* start DOCUMENT SECTION *
# Kill HSR report on AnnArbor.com



## PerRock (Jan 23, 2012)

Basic premise of most reports. However most comments seem to be against him & point out some flaws in his 'logic'.

http://annarbor.com/news/opinion/spending-money-on-a-high-speed-rail-system-in-michigan-is-an-ill-conceived-idea/

peter


----------



## George Harris (Jan 24, 2012)

The guy starts out, "And as a young engineer with a masters degree in transportation engineering from Purdue University and a bachelors degree in civil engineering from the University of Michigan, . . ." That alone gives him a credibility problem.

Maybe he will be thinking differently when he can write something like "as an engineer with years of experience in the design and costruction of rail transportion project, I have see the trasition from "it costs too much, it takes too long to build and no one will ever ride it" to "how did we ever manage without it?" take place more than once, and in fact with every rail transportation project I have been part of, and see no reason why it will not continue to happen on any well thought out rail transportation project.'

In other words, he has yet to make the transition from an academic perspective that has been fed to him to a perspective based on reality.

Oh yeah, let us not forget: The non-users also benefit as there is less traffic to contend with when they choose to drive instead of taking the trains.


----------



## AlanB (Jan 24, 2012)
* end DOCUMENT SECTION *
Resume the forum thread about the AnnArbor.com opinion piece against high-speed rail, starting from the point where it stops. The items that follow are not required for any of the work here.
* start SUPPLIED ENTRIES *
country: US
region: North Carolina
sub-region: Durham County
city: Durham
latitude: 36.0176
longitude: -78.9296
* end SUPPLIED ENTRIES *
* start SUPPLIED ENTRIES *
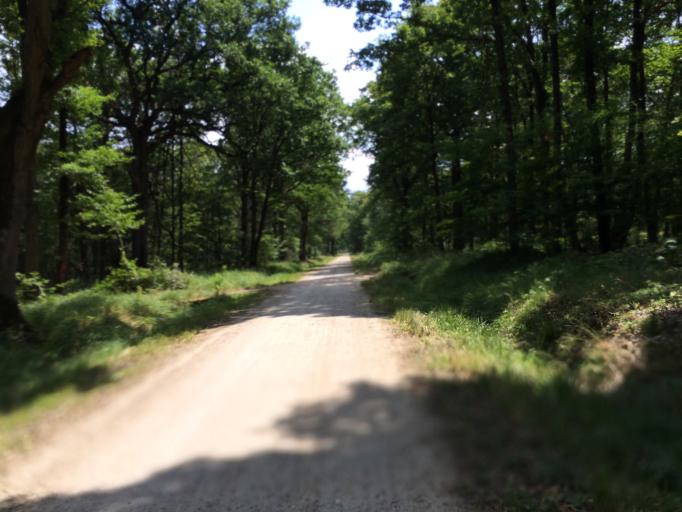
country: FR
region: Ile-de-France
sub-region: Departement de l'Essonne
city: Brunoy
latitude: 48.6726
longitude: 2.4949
* end SUPPLIED ENTRIES *
(WRITTEN REPLY):
George,

As I and a few other posters on that story have pointed out, he's also made several critical errors in things. Starting with his linking to a document that quite clearly states that the trains will run at 110 MPH very early on in the document. But then our hero goes on to do his calculations based upon the trains topping out at 79 MPH.


----------



## George Harris (Jan 24, 2012)

AlanB said:


> George,
> 
> As I and a few other posters on that story have pointed out, he's also made several critical errors in things. Starting with his linking to a document that quite clearly states that the trains will run at 110 MPH very early on in the document. But then our hero goes on to do his calculations based upon the trains topping out at 79 MPH.


Yes. Maybe I have developed a suspicious mind about this sort of stuff to the point that I no longer consider that sort of error to be accidental. If he made taht sort of error accidentally, it says that engineering education has fallen a long way in this country.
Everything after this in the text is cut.